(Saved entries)
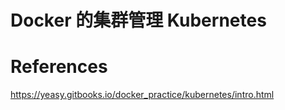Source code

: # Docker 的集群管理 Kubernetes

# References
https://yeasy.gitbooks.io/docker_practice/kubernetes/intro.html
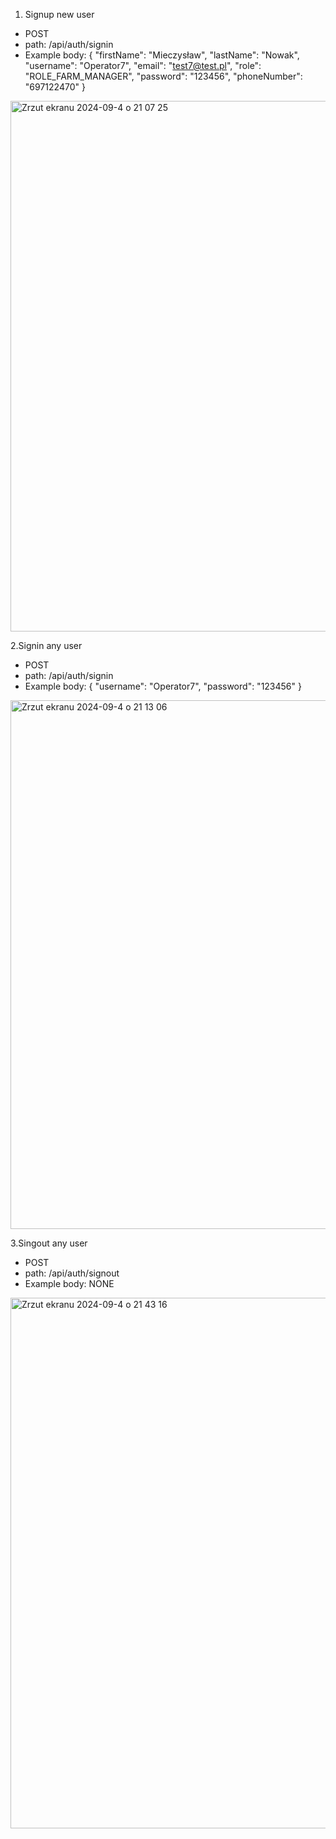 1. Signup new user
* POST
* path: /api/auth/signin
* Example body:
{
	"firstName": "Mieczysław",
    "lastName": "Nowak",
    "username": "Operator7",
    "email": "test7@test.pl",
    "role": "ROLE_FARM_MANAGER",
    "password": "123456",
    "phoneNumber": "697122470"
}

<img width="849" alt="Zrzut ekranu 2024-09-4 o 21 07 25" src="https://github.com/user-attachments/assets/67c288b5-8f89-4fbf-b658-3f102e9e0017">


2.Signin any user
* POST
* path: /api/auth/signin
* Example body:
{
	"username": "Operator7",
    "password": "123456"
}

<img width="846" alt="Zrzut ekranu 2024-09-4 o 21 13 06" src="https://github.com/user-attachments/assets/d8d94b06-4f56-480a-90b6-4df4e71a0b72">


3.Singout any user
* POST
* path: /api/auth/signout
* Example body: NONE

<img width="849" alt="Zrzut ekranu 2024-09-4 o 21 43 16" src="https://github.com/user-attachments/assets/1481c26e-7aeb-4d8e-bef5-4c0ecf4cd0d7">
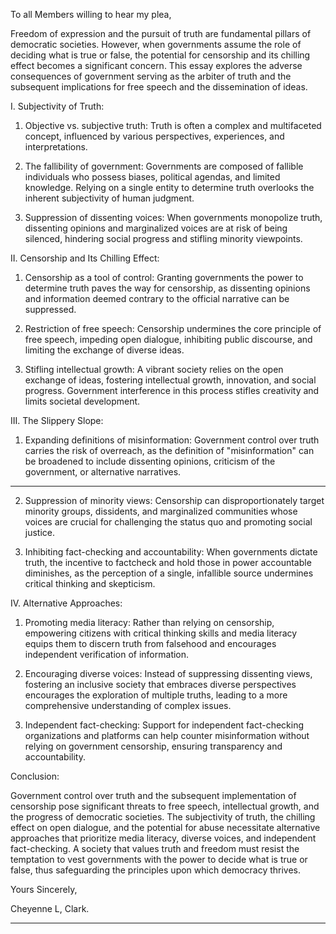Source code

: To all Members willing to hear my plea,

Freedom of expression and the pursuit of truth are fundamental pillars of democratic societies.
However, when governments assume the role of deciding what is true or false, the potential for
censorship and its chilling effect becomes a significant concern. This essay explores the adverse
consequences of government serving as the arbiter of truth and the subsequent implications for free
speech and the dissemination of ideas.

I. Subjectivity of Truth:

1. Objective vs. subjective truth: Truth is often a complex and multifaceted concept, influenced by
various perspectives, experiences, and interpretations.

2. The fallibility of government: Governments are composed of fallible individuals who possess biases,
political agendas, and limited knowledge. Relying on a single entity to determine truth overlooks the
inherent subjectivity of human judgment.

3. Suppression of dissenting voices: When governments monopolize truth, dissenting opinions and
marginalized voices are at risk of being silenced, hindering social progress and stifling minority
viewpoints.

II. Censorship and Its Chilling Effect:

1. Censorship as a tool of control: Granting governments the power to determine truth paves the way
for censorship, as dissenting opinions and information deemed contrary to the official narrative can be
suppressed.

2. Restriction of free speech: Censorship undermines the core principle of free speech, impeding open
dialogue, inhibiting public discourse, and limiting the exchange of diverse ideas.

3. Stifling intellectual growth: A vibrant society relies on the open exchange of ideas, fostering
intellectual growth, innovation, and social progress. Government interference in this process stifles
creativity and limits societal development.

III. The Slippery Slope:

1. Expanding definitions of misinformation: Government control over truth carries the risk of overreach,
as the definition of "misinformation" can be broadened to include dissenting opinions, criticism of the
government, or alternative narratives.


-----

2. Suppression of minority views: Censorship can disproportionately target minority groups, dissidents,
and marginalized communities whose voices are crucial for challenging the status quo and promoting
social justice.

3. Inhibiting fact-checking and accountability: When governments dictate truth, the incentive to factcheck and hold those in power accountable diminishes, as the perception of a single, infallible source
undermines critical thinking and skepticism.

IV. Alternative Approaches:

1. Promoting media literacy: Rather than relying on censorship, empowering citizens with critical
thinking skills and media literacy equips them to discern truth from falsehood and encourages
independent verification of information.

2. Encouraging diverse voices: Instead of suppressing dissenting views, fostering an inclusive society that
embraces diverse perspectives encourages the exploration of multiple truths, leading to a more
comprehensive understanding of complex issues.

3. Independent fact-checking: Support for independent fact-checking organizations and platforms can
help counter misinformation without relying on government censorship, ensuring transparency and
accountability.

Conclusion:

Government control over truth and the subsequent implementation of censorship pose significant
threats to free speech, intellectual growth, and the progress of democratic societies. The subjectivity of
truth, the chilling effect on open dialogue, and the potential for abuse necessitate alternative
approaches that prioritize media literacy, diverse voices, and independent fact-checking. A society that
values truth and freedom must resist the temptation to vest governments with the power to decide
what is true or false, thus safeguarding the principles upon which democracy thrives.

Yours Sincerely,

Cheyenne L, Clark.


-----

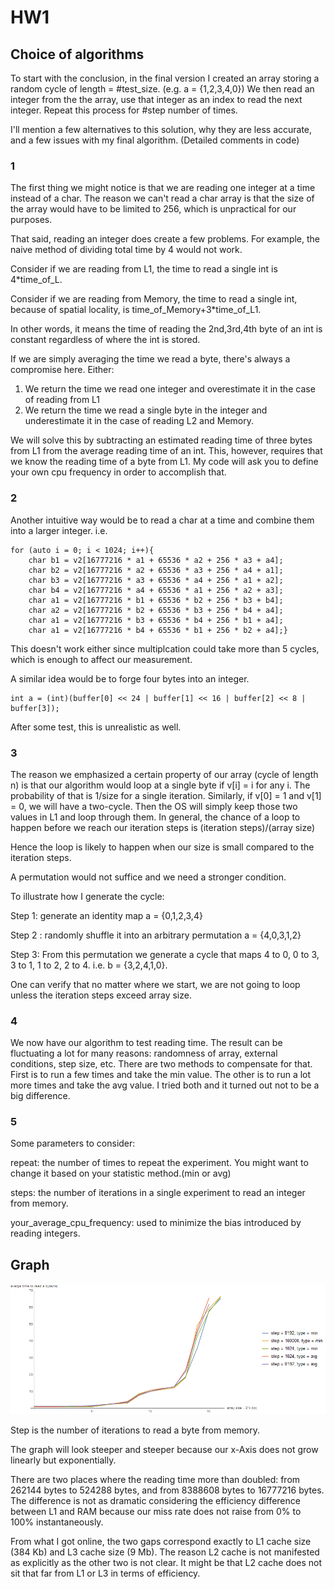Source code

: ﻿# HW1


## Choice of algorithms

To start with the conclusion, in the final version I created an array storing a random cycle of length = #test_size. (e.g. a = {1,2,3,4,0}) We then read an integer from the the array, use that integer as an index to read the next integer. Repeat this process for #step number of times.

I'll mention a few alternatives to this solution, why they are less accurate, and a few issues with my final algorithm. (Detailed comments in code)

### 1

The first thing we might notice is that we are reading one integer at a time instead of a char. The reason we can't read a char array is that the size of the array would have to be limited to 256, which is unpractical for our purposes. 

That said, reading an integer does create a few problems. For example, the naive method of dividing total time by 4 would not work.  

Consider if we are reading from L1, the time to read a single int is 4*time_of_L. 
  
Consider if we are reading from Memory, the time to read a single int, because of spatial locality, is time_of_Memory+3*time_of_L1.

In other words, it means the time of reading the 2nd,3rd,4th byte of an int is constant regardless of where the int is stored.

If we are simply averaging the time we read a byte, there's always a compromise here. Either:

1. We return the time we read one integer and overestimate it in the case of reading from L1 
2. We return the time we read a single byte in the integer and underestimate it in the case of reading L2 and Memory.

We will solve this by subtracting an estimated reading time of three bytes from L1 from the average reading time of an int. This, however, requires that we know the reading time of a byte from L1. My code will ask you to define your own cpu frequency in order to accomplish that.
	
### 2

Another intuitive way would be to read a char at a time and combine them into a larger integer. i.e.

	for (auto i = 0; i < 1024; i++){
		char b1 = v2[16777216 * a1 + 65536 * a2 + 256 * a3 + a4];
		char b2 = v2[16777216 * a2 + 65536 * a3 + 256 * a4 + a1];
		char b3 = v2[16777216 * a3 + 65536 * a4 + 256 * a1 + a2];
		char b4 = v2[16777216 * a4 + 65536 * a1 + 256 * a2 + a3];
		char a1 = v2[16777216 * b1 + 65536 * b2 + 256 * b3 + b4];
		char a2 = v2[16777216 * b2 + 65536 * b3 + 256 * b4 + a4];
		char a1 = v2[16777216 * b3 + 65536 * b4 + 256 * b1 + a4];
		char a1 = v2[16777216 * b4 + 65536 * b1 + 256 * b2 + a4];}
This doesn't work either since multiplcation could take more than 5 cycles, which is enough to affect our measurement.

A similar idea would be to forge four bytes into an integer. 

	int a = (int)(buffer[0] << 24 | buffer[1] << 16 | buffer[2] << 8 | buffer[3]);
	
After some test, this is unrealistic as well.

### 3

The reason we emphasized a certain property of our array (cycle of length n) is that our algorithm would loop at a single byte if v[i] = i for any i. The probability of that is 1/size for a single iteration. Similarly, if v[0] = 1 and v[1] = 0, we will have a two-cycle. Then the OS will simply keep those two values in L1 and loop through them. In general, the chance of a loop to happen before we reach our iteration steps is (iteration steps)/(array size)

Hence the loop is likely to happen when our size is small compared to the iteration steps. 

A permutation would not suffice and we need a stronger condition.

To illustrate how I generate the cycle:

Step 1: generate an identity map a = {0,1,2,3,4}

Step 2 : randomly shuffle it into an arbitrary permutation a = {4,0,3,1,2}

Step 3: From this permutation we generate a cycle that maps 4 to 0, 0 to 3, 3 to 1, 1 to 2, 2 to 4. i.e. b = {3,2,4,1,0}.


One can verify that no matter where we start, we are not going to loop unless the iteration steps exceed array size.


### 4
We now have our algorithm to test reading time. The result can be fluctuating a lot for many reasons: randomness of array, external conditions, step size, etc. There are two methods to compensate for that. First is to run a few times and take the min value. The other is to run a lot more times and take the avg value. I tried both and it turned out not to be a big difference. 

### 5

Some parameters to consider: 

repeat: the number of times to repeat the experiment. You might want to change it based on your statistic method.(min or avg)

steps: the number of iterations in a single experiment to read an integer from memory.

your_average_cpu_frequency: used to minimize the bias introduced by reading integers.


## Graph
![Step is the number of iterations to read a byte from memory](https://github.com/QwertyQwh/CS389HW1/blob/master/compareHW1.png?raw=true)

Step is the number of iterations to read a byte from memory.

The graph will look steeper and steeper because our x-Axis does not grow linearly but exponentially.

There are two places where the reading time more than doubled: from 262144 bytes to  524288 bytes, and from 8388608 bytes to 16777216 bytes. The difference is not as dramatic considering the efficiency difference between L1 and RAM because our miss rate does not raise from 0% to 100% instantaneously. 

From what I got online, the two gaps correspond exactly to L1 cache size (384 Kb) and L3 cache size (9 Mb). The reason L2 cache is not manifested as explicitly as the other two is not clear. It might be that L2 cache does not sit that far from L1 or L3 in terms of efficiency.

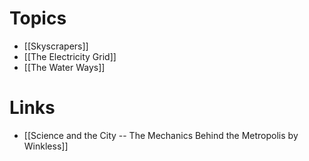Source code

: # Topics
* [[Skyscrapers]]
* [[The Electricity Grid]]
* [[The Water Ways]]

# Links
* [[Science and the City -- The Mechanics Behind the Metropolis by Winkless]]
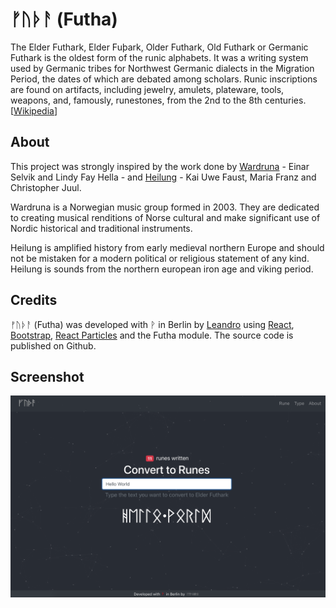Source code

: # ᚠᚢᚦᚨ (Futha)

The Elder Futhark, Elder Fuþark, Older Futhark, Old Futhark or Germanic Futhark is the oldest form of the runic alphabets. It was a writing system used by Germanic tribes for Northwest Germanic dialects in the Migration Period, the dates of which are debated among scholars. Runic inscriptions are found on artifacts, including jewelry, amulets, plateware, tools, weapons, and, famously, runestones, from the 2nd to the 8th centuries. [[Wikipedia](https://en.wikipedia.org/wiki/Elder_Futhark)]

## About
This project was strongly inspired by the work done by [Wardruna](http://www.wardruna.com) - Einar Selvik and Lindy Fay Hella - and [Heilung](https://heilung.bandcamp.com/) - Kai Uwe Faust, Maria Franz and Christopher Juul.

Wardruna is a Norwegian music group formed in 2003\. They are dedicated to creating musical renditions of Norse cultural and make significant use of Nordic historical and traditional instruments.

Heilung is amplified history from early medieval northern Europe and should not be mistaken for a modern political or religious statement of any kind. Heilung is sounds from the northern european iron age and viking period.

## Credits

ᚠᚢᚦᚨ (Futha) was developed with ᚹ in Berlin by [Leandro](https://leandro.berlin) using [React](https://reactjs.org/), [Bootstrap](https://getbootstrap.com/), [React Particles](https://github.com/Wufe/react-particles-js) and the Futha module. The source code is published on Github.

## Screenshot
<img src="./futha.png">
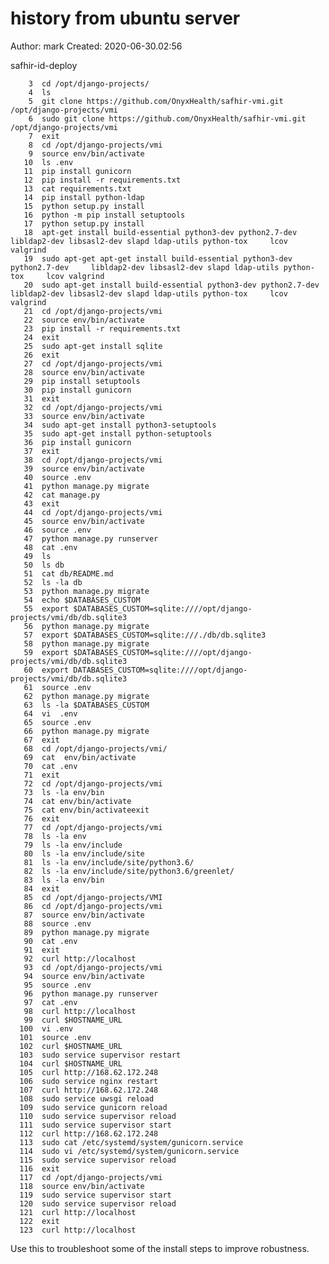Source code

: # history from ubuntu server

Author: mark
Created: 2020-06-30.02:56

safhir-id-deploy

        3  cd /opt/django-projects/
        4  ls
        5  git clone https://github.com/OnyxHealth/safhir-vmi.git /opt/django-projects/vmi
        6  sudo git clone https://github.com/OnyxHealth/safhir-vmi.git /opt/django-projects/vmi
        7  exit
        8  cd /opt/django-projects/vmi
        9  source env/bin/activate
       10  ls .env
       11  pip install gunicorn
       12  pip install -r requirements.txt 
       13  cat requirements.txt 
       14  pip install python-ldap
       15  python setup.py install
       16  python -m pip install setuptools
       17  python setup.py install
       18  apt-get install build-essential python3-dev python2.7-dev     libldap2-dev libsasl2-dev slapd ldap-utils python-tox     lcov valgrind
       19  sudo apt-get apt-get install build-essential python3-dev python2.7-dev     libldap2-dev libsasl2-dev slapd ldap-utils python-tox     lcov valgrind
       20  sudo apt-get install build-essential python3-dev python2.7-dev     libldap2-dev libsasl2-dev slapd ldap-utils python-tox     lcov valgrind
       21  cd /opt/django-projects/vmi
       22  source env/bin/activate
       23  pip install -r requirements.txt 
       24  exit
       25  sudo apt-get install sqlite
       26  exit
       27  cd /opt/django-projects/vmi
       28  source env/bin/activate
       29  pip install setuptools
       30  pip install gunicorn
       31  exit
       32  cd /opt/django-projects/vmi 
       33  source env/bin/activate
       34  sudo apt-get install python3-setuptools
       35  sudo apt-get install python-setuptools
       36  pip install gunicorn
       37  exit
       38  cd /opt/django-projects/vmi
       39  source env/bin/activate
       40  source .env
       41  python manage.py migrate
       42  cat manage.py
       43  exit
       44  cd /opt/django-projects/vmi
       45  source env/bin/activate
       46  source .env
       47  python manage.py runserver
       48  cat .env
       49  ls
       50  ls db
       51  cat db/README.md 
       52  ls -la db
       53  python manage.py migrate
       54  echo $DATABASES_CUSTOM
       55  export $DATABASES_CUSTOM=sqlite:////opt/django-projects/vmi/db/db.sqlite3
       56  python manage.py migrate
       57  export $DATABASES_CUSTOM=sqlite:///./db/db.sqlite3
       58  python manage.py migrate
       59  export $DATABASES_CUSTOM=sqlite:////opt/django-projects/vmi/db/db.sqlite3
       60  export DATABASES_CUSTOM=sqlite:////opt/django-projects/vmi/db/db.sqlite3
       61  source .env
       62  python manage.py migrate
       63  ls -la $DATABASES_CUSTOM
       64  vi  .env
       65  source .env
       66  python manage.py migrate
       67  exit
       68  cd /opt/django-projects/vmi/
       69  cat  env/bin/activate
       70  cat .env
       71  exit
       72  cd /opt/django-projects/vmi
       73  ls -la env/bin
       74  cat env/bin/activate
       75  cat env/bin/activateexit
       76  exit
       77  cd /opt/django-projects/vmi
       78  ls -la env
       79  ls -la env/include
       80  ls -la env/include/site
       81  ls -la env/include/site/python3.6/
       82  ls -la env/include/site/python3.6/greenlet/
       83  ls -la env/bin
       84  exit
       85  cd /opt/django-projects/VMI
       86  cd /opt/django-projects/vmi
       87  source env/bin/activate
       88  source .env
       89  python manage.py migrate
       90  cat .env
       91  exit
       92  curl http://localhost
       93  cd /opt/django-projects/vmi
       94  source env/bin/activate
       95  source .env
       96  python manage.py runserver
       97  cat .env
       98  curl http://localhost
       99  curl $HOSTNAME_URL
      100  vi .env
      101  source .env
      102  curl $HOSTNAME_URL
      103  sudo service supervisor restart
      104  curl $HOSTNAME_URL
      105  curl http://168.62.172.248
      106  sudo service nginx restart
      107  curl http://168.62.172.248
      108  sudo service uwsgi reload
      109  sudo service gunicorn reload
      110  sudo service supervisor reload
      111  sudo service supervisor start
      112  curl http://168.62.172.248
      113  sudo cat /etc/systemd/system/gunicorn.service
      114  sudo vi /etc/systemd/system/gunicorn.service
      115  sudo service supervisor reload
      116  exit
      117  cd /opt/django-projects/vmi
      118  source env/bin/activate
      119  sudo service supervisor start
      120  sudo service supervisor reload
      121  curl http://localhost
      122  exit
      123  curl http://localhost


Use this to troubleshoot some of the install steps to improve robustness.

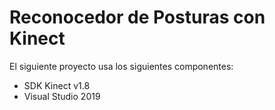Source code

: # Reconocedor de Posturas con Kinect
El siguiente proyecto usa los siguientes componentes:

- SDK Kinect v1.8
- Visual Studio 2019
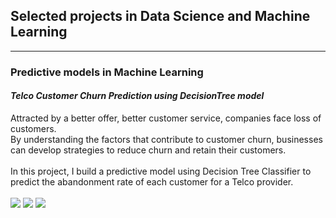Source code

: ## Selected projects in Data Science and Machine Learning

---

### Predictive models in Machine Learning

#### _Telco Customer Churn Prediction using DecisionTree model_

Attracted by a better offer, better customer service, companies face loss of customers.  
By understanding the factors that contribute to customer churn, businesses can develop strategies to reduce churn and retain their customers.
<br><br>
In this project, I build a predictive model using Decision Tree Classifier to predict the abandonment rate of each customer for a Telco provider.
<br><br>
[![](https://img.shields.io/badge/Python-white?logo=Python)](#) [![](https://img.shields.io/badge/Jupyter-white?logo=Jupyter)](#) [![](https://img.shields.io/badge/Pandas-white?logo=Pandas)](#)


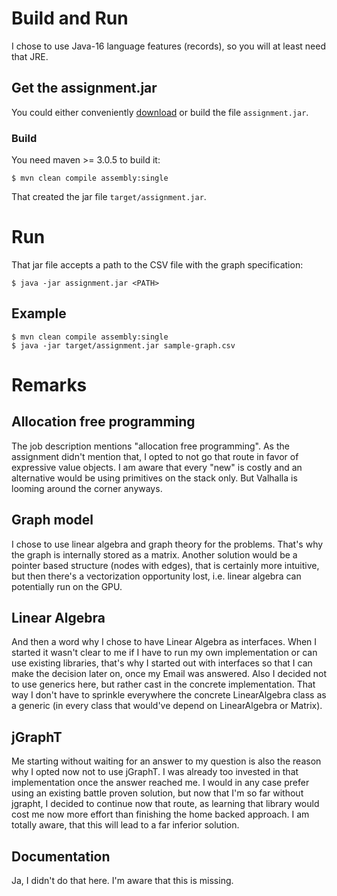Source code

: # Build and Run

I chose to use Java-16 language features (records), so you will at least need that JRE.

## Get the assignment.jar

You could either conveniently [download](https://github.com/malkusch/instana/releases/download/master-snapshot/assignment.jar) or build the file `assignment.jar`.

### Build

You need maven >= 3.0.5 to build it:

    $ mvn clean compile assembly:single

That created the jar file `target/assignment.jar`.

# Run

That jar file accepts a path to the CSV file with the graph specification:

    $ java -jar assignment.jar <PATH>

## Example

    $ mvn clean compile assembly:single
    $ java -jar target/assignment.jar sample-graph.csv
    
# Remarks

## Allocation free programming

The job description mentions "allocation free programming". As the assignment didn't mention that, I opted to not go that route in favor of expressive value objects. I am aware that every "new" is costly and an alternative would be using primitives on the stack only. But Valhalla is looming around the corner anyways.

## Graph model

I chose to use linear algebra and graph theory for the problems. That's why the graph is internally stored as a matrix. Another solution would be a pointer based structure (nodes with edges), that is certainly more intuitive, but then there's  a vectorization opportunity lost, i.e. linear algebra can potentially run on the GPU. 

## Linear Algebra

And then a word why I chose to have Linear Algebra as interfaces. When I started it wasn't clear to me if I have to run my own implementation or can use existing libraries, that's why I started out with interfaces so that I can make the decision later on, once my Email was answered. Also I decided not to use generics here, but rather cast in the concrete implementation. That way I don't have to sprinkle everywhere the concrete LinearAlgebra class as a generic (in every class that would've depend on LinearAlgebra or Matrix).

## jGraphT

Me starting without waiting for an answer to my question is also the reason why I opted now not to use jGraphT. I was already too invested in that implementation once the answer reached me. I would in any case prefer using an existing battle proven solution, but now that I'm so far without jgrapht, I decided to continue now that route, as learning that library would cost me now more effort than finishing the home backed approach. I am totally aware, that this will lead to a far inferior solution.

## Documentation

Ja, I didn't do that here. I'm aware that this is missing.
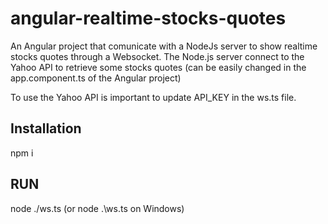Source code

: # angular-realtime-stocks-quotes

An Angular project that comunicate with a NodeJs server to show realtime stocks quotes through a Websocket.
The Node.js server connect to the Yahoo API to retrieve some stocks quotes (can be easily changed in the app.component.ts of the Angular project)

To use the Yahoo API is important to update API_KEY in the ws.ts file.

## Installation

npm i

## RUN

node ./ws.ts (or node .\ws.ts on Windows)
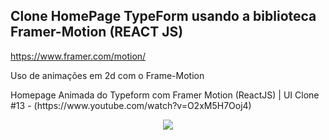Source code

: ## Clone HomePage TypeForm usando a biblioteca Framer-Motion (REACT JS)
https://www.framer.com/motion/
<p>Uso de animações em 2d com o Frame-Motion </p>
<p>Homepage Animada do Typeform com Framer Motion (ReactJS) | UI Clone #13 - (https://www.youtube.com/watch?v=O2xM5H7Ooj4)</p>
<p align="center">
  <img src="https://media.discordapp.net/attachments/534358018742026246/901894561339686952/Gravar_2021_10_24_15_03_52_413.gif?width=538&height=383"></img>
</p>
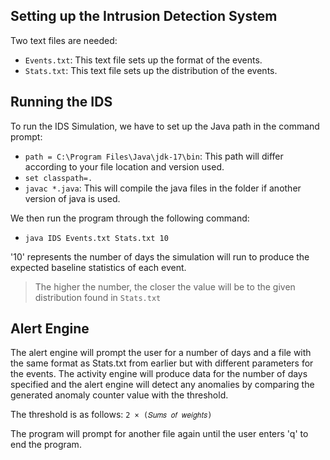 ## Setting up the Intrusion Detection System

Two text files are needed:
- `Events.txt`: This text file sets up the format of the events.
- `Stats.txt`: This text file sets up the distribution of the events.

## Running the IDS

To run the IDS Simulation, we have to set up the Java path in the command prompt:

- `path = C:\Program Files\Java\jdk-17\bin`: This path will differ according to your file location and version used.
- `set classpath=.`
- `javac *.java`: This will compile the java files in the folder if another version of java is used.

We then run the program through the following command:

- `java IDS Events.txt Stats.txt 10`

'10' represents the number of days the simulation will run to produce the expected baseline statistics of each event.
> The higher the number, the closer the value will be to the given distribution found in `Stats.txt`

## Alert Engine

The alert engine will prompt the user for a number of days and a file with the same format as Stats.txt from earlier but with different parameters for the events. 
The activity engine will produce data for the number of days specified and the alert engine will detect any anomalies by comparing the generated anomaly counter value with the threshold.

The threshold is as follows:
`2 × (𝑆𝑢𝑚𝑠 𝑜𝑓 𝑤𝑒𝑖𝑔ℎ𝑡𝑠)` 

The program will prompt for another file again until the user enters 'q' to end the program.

REQUIRED WORK.
Can you format the lines starting at the one containing "## Alert Engine" and ending with the last line of the material as a numbered list, leaving out blank lines?

THE ANSWER.
1. ## Alert Engine
2. The alert engine will prompt the user for a number of days and a file with the same format as Stats.txt from earlier but with different parameters for the events. 
3. The activity engine will produce data for the number of days specified and the alert engine will detect any anomalies by comparing the generated anomaly counter value with the threshold.
4. The threshold is as follows:
5. `2 × (𝑆𝑢𝑚𝑠 𝑜𝑓 𝑤𝑒𝑖𝑔ℎ𝑡𝑠)` 
6. The program will prompt for another file again until the user enters 'q' to end the program.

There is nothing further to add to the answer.